- Supreme Court of the United States

Argued March 8, 10–11, 1828 Decided March 15, 1828
- Full case name: The American Insurance Company, and The Ocean Insurance Company, (of New-York,) v. 356 Bales of Cotton, David Canter
- Citations: 26 U.S. 511 (more) 1 Pet. 511; 7 L. Ed. 242; 1828 WL 2951 (U.S.S.C.)

Case history
- Prior: From the Circuit Court of the United States, District of South Carolina

Holding
- A legislative court that is not organized under Article III can be competent to use admiralty jurisdiction if Congress authorizes it to do so in its authorizing statute.

Court membership
- Chief Justice John Marshall Associate Justices Bushrod Washington · William Johnson Gabriel Duvall · Joseph Story Smith Thompson · Robert Trimble

Case opinion
- Majority: Marshall, joined by unanimous

= American Insurance Co. v. Canter =

American Insurance Company v. Canter, 26 U.S. (1 Pet.) 511 (1828), was a case decided by the Supreme Court of the United States. The case involved the validity of a local court established by Congress in the Florida Territory whose judges lacked life tenure, as mandated by Article III of the Constitution. Chief Justice John Marshall upheld the courts on the basis of Congress's broad power to enact local laws for territories under Article IV, Section 3, Clause 2 of the Constitution. The case was later discussed in Dred Scott v. Sandford, where Chief Justice Roger Taney distinguished it in holding that Congress could not ban slavery within a territory.

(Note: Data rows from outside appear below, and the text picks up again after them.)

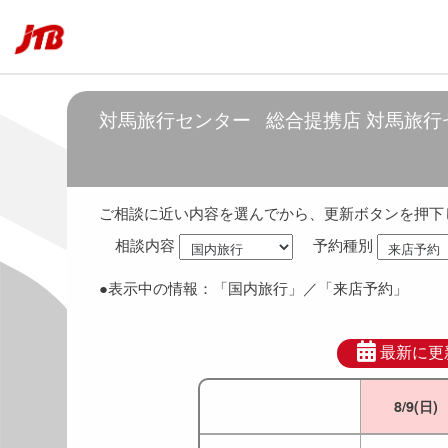
5:00
～
6:00
5:30
～
6:30
対馬旅行センター
総合提携店 対馬旅行
6:00
～
7:00
6:30
～
7:30
ご相談に近い内容を選んでから、更新ボタンを押下
相談内容
予約種別
7:00
～
8:00
●表示中の情報：
「国内旅行」
／「来店予約」
7:30
～
8:30
8:00
～
9:00
最新に更
8/9(日)
8:30
～
9:30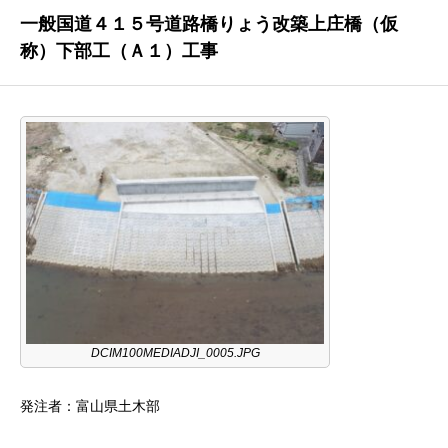
一般国道４１５号道路橋りょう改築上庄橋（仮
称）下部工（Ａ１）工事
DCIM100MEDIADJI_0005.JPG
発注者：富山県土木部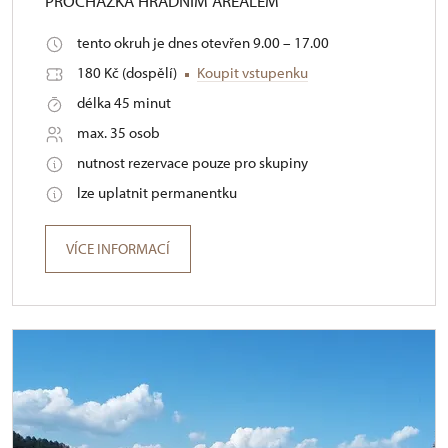
PROCHÁZKA HRADNÍM AREÁLEM
tento okruh je dnes otevřen 9.00 – 17.00
180 Kč (dospělí)
Koupit vstupenku
délka 45 minut
max. 35 osob
nutnost rezervace pouze pro skupiny
lze uplatnit permanentku
VÍCE INFORMACÍ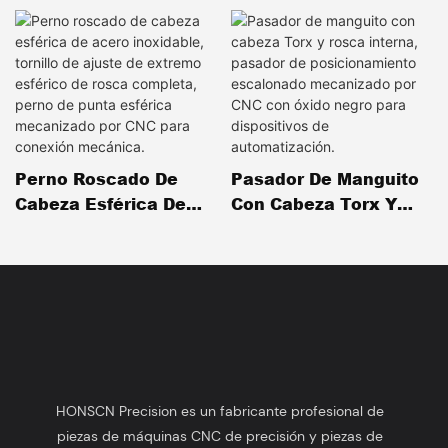
Perno Roscado De
Pasador De Manguito
Cabeza Esférica De
Con Cabeza Torx Y
Acero Inoxidable,
Rosca Interna,
Tornillo De Ajuste De
Pasador De
Extremo Esférico De
Posicionamiento
Rosca Completa,
Escalonado
Perno De Punta
Mecanizado Por CNC
Esférica Mecanizado
Con Óxido Negro Para
Por CNC Para
Dispositivos De
Conexión Mecánica.
Automatización.
HONSCN Precision es un fabricante profesional de
piezas de máquinas CNC de precisión y piezas de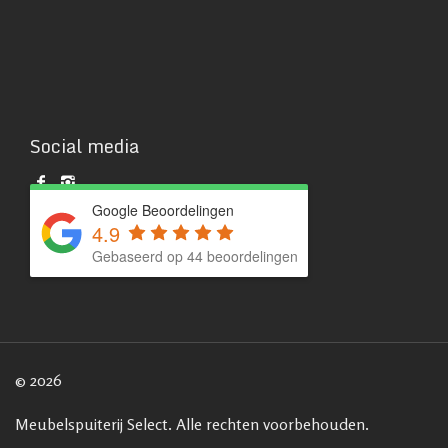
Social media
Google Beoordelingen
4.9
Gebaseerd op 44 beoordelingen
© 2026
Meubelspuiterij Select. Alle rechten voorbehouden.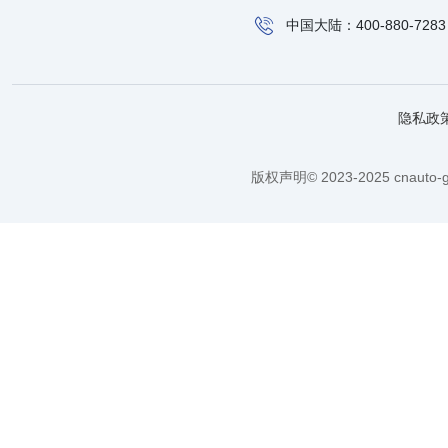
中国大陆：400-880-7283
隐私政
版权声明© 2023-2025 cnauto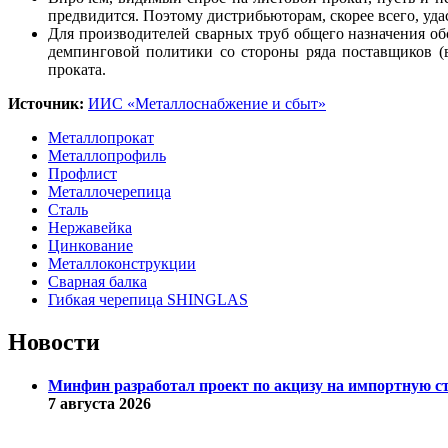
предвидится. Поэтому дистрибьюторам, скорее всего, уда
Для производителей сварных труб общего назначения об
демпинговой политики со стороны ряда поставщиков (
проката.
Источник:
ИИС «Металлоснабжение и сбыт»
Металлопрокат
Металлопрофиль
Профлист
Металлочерепица
Сталь
Нержавейка
Цинкование
Металлоконструкции
Сварная балка
Гибкая черепица SHINGLAS
Новости
Минфин разработал проект по акцизу на импортную с
7 августа 2026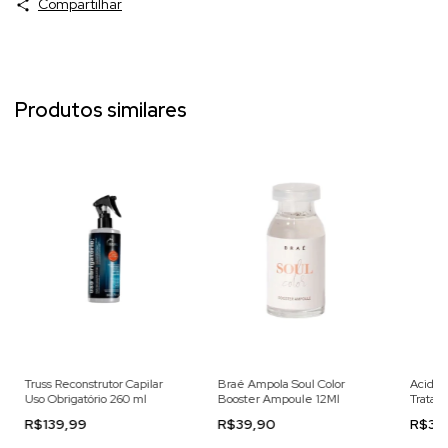
Compartilhar
Produtos similares
Truss Reconstrutor Capilar
Braé Ampola Soul Color
Acidifi
Uso Obrigatório 260 ml
Booster Ampoule 12Ml
Tratam
200ml
R$139,99
R$39,90
R$32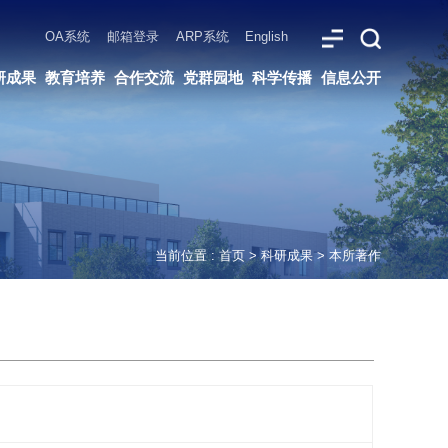
ARP系统
English
党群园地
科学传播
信息公开
当前位置 :
首页
>
科研成果
>
本所著作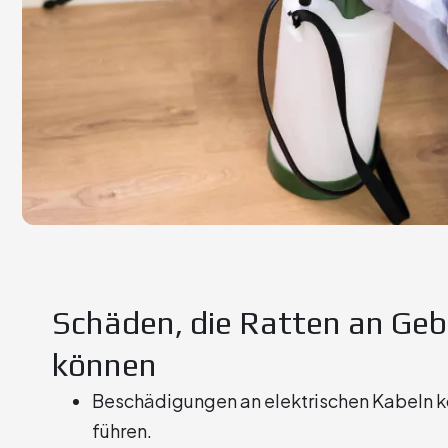
Schäden, die Ratten an Ge
können
Beschädigungen an elektrischen Kabeln k
führen.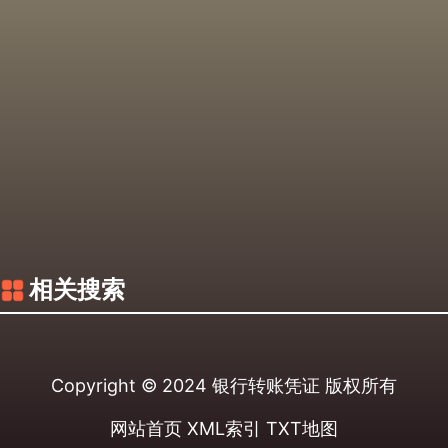
相关搜索
Copyright © 2024
银行转账凭证
版权所有
网站首页
XML索引
TXT地图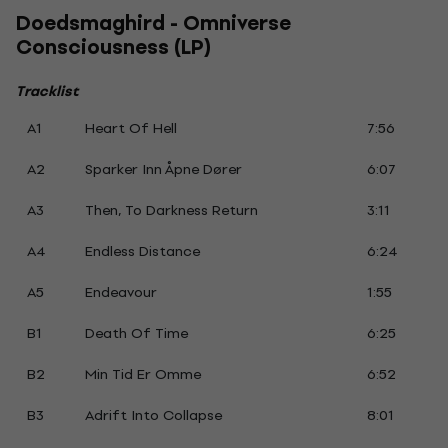
Doedsmaghird - Omniverse
Consciousness (LP)
Tracklist
A1
Heart Of Hell
7:56
A2
Sparker Inn Åpne Dører
6:07
A3
Then, To Darkness Return
3:11
A4
Endless Distance
6:24
A5
Endeavour
1:55
B1
Death Of Time
6:25
B2
Min Tid Er Omme
6:52
B3
Adrift Into Collapse
8:01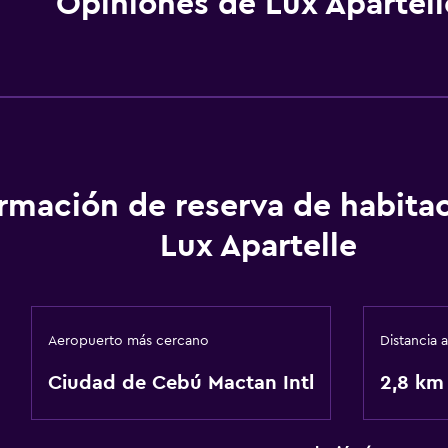
Opiniones de Lux Apartell
ormación de reserva de habita
Lux Apartelle
Aeropuerto más cercano
Distancia 
Ciudad de Cebú Mactan Intl
2,8 km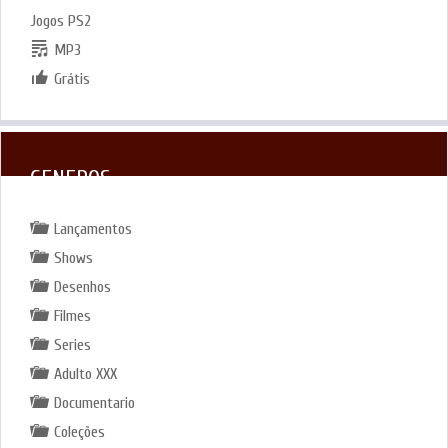
Jogos PS2
MP3
Grátis
GENEROS
Lançamentos
Shows
Desenhos
Filmes
Series
Adulto XXX
Documentario
Coleções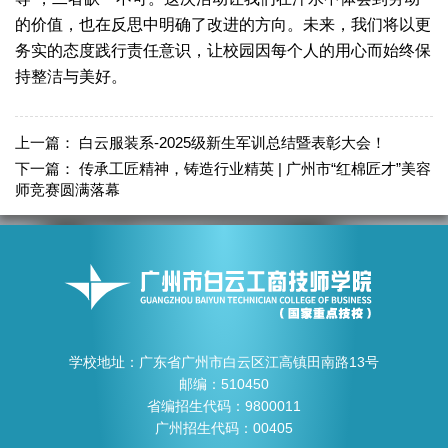
的价值，也在反思中明确了改进的方向。未来，我们将以更
务实的态度践行责任意识，让校园因每个人的用心而始终保
持整洁与美好。
上一篇：
白云服装系-2025级新生军训总结暨表彰大会！
下一篇：
传承工匠精神，铸造行业精英 | 广州市“红棉匠才”美容
师竞赛圆满落幕
学校地址：广东省广州市白云区江高镇田南路13号
邮编：510450
省编招生代码：9800011
广州招生代码：00405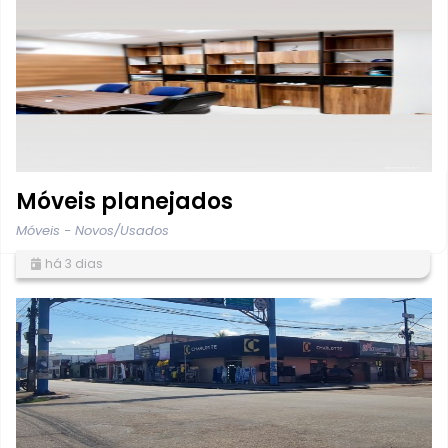
Móveis planejados
Móveis - Novos/Usados
há 3 dias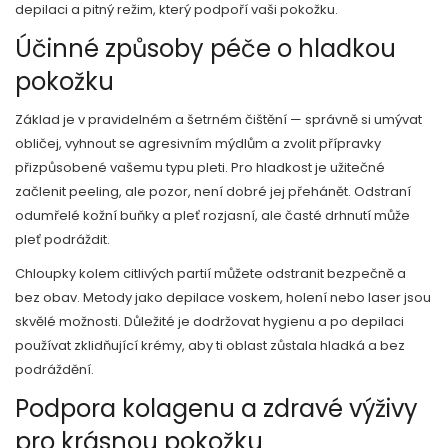
depilaci a pitný režim, který podpoří vaši pokožku.
Účinné způsoby péče o hladkou
pokožku
Základ je v pravidelném a šetrném čištění — správně si umývat
obličej, vyhnout se agresivním mýdlům a zvolit přípravky
přizpůsobené vašemu typu pleti. Pro hladkost je užitečné
začlenit peeling, ale pozor, není dobré jej přehánět. Odstraní
odumřelé kožní buňky a pleť rozjasní, ale časté drhnutí může
pleť podráždit.
Chloupky kolem citlivých partií můžete odstranit bezpečně a
bez obav. Metody jako depilace voskem, holení nebo laser jsou
skvělé možnosti. Důležité je dodržovat hygienu a po depilaci
používat zklidňující krémy, aby ti oblast zůstala hladká a bez
podráždění.
Podpora kolagenu a zdravé výživy
pro krásnou pokožku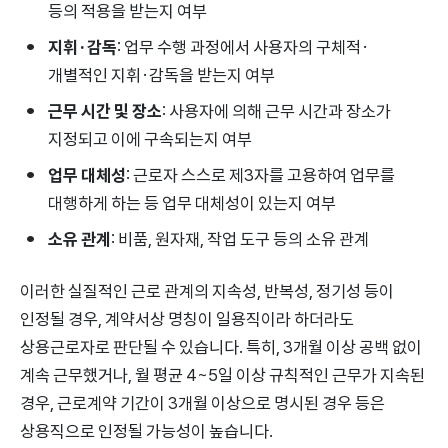
등의 적용을 받는지 여부
지휘·감독
: 업무 수행 과정에서 사용자의 구체적·
개별적인 지휘·감독을 받는지 여부
근무 시간 및 장소
: 사용자에 의해 근무 시간과 장소가
지정되고 이에 구속되는지 여부
업무 대체성
: 근로자 스스로 제3자를 고용하여 업무를
대행하게 하는 등 업무 대체성이 있는지 여부
소유 관계
: 비품, 원자재, 작업 도구 등의 소유 관계
이러한 실질적인 근로 관계의 지속성, 반복성, 정기성 등이
인정될 경우, 계약서상 명칭이 일용직이라 하더라도
상용근로자로 판단될 수 있습니다. 특히, 3개월 이상 공백 없이
계속 근무했거나, 월 평균 4~5일 이상 규칙적인 근무가 지속된
경우, 근로계약 기간이 3개월 이상으로 명시된 경우 등은
상용직으로 인정될 가능성이 높습니다.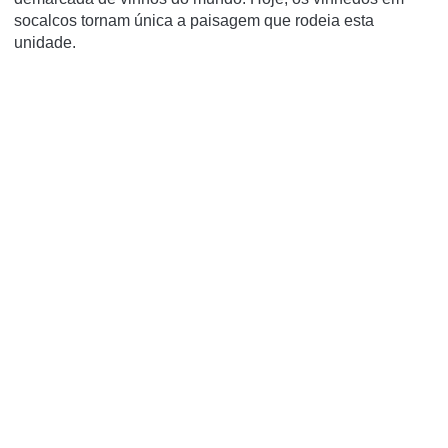
socalcos tornam única a paisagem que rodeia esta
unidade.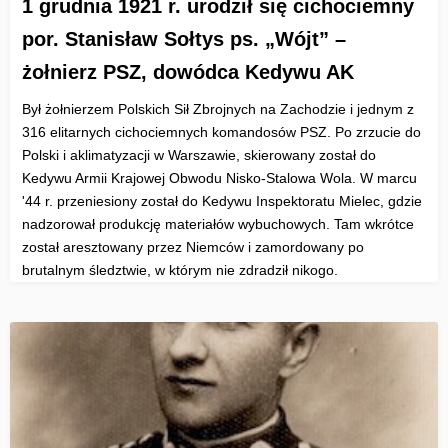
1 grudnia 1921 r. urodził się cichociemny
por. Stanisław Sołtys ps. „Wójt” –
żołnierz PSZ, dowódca Kedywu AK
Był żołnierzem Polskich Sił Zbrojnych na Zachodzie i jednym z
316 elitarnych cichociemnych komandosów PSZ. Po zrzucie do
Polski i aklimatyzacji w Warszawie, skierowany został do
Kedywu Armii Krajowej Obwodu Nisko-Stalowa Wola. W marcu
'44 r. przeniesiony został do Kedywu Inspektoratu Mielec, gdzie
nadzorował produkcję materiałów wybuchowych. Tam wkrótce
został aresztowany przez Niemców i zamordowany po
brutalnym śledztwie, w którym nie zdradził nikogo.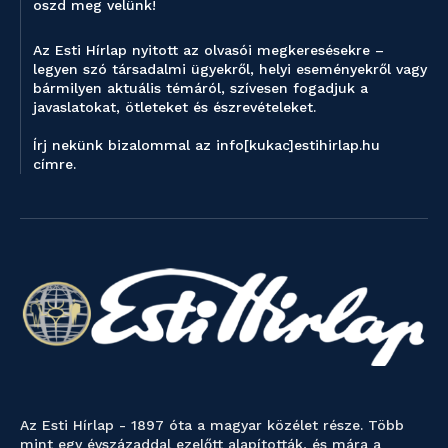
oszd meg velünk!
Az Esti Hírlap nyitott az olvasói megkeresésekre –
legyen szó társadalmi ügyekről, helyi eseményekről vagy
bármilyen aktuális témáról, szívesen fogadjuk a
javaslatokat, ötleteket és észrevételeket.
Írj nekünk bizalommal az info[kukac]estihirlap.hu
címre.
Az Esti Hírlap - 1897 óta a magyar közélet része. Több
mint egy évszázaddal ezelőtt alapították, és mára a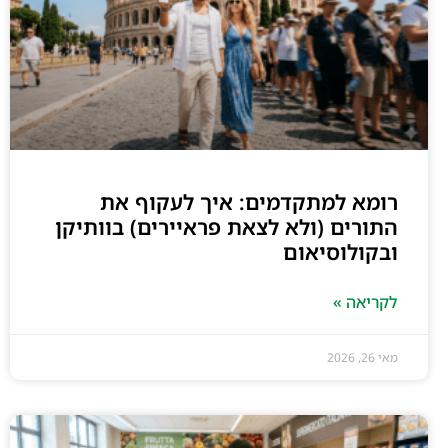
רומא למתקדמים: איך לעקוף את
התורים (ולא לצאת פראיירים) בוותיקן
ובקולוסיאום
לקריאה »
מאי 26, 2026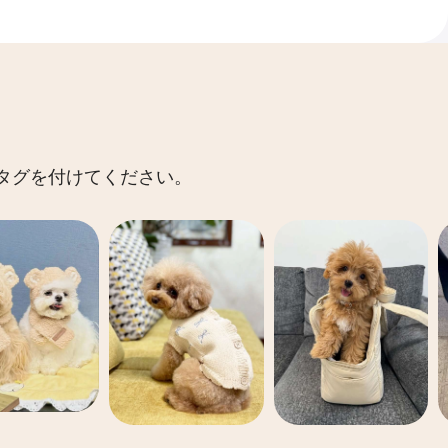
 にタグを付けてください。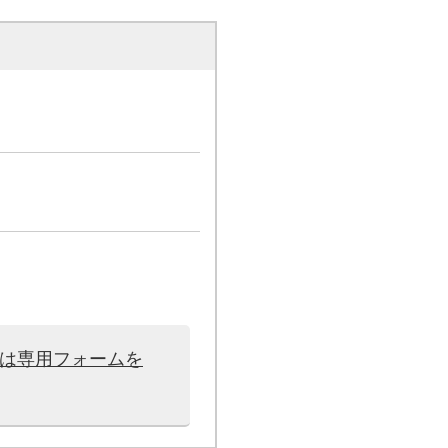
せは専用フォームを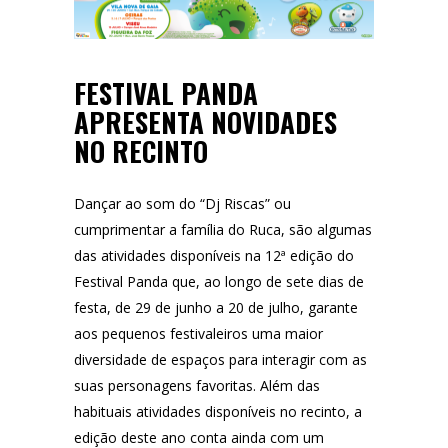
FESTIVAL PANDA
APRESENTA NOVIDADES
NO RECINTO
Dançar ao som do “Dj Riscas” ou
cumprimentar a família do Ruca, são algumas
das atividades disponíveis na 12ª edição do
Festival Panda que, ao longo de sete dias de
festa, de 29 de junho a 20 de julho, garante
aos pequenos festivaleiros uma maior
diversidade de espaços para interagir com as
suas personagens favoritas. Além das
habituais atividades disponíveis no recinto, a
edição deste ano conta ainda com um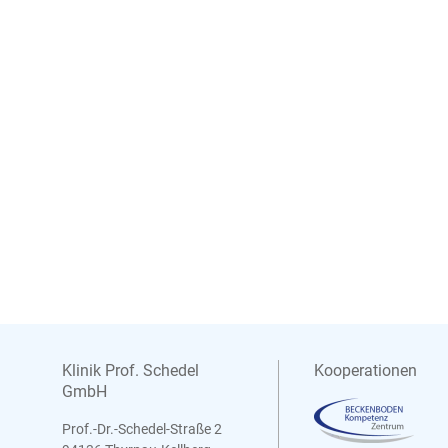
Klinik Prof. Schedel
Kooperationen
GmbH
Prof.-Dr.-Schedel-Straße 2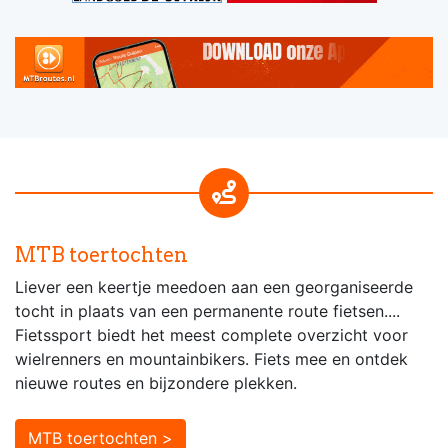
MTB toertochten
Liever een keertje meedoen aan een georganiseerde
tocht in plaats van een permanente route fietsen....
Fietssport biedt het meest complete overzicht voor
wielrenners en mountainbikers. Fiets mee en ontdek
nieuwe routes en bijzondere plekken.
MTB toertochten >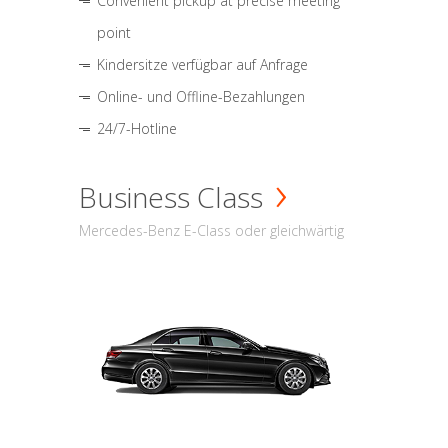
Convenient pickup at precise meeting
point
Kindersitze verfügbar auf Anfrage
Online- und Offline-Bezahlungen
24/7-Hotline
Business Class
Mercedes-Benz E-Class oder gleichwärtig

Marshall's textual interpretation of the Constitution leading to his conclusion that it authorizes Congress to create United States territorial courts has been criticized as "fatuous". However, the conclusion itself is widely recognized as correct for a variety of reasons stated more clearly by others.

The full name of the case also makes it proper to call this case American Insurance Company v. 356 Bales of Cotton. This occasionally receives attention for sounding unusual.